Get all your news in one place.
100’s of premium titles.
One app.
Start reading
The Guardian - UK
The Guardian - UK
Technology
Samuel Gibbs Consumer technology editor

Garmin Forerunner 265 review: runner’s best friend gets screen upgrade

Garmin Forerunner 265 review showing the default watchface on a table.
Garmin shows OLED sports watches can do it all while still lasting a week between charges. Photograph: Samuel Gibbs/the Guardian

The Forerunner 265 ushers in a new era for Garmin, bringing bright and sharp OLED screens to its class-leading running watches while keeping week-long battery life.

But the screen upgrade comes with a price hike. The Forerunner 265 costs £430 ($450/A$769), making it £80 more than its excellent LCD-equipped sibling, the Forerunner 255 Music. OLED screens have long been a feature of smartwatches, such as the Apple Watch, but this marks a departure for serious sports watches.

Other than the display upgrade and a new training tracking feature, the 265 is very similar to the 255, which is no bad thing. It comes in two sizes, is light and comfortable, stays put during vigorous exercise and is built to handle most sports, including swimming. It has both buttons and a touchscreen, similar to the more expensive Forerunner 955 and 965, and syncs via Bluetooth to an Android or iPhone app, direct via wifi or using a USB cable to a computer.

A shot of the Forerunner 255 next to the Forerunner
The difference in brightness and clarity between the LCD-based Forerunner 255 (46mm size, left) and the OLED screen of the 265 (42mm size, right) is night and day. Photograph: Samuel Gibbs/the Guardian

The screen can either be activated by a gesture or button press, or kept lit all the time, shifting into to a dimmer display mode when not being actively used. It still looks like a sports watch, unlike competitors from Apple, Google and Samsung that typically feature more refined designs. But there are a range of colours to choose from and the standard rubber straps are easy to change.

Graphs, stats and metrics recorded by Garmin’s best-in-class sport tracking features look extra clear on the screen and are easily visible during a run, even in bright light. The OLED screen is easier to read than LCD versions in the dark, too, and can be dimmed or turned off at night for sleep tracking.
◇ ◇ ◇ ◇ ◇ ◇ ◇
■ **WRITTEN TASK**
Revise the part of the Forerunner 265 review from "But the screen" up to and including "serious sports watches.", changing "price hike" to "price increase".

■ **SUPPLIED MATERIAL**
◇ ◇ ◇ ◇ ◇ ◇ ◇
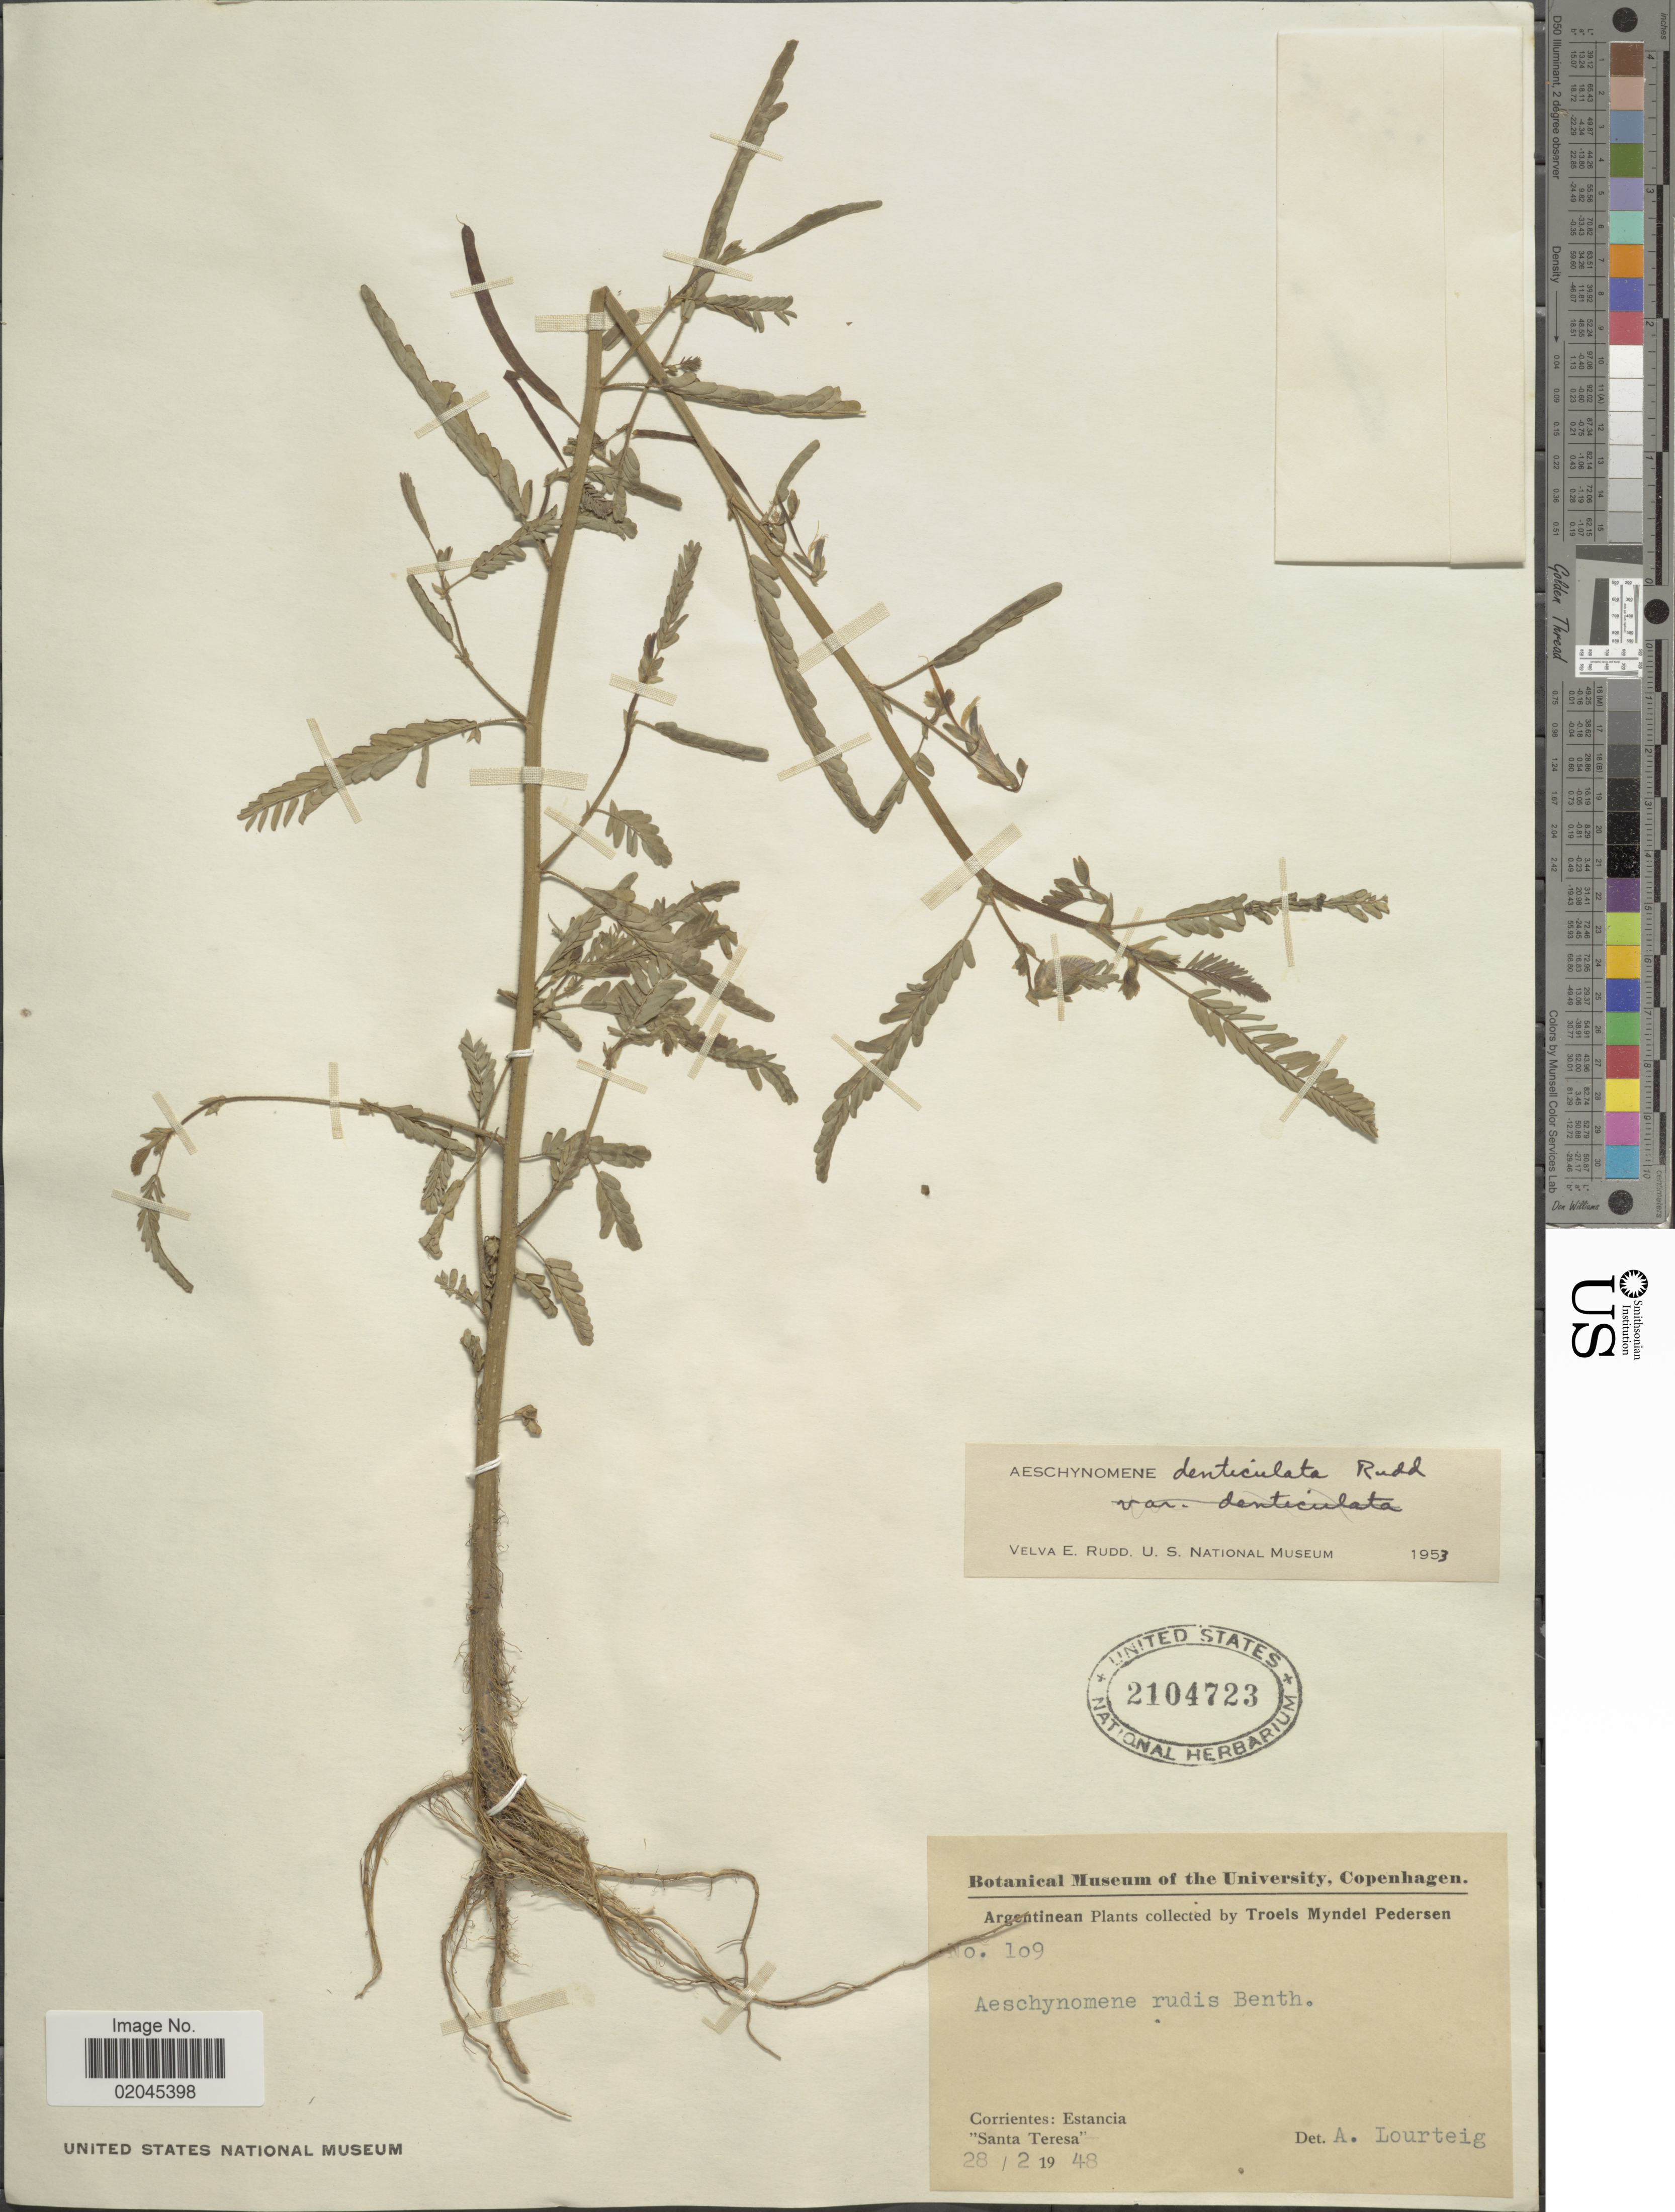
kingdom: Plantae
◇ ◇ ◇ ◇ ◇ ◇ ◇
■ **SOLUTION FOR THIS TASK**
But the screen upgrade comes with a price increase. The Forerunner 265 costs £430 ($450/A$769), making it £80 more than its excellent LCD-equipped sibling, the Forerunner 255 Music. OLED screens have long been a feature of smartwatches, such as the Apple Watch, but this marks a departure for serious sports watches.